▶ [WORK TASK]
In the entries that follow, how many lines include "left"? Give the number and nothing else.

▶ [EXTRACTED MATERIAL]

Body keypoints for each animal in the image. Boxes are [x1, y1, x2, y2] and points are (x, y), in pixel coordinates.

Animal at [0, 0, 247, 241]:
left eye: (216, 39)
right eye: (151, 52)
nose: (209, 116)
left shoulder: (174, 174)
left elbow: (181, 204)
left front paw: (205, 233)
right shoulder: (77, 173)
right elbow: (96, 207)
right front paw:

---

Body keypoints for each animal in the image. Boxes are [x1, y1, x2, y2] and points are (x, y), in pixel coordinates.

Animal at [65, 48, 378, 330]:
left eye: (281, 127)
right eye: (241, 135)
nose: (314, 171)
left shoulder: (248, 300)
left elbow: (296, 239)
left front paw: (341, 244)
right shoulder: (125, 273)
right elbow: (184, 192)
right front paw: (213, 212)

▶ [RESPONSE AREA]
8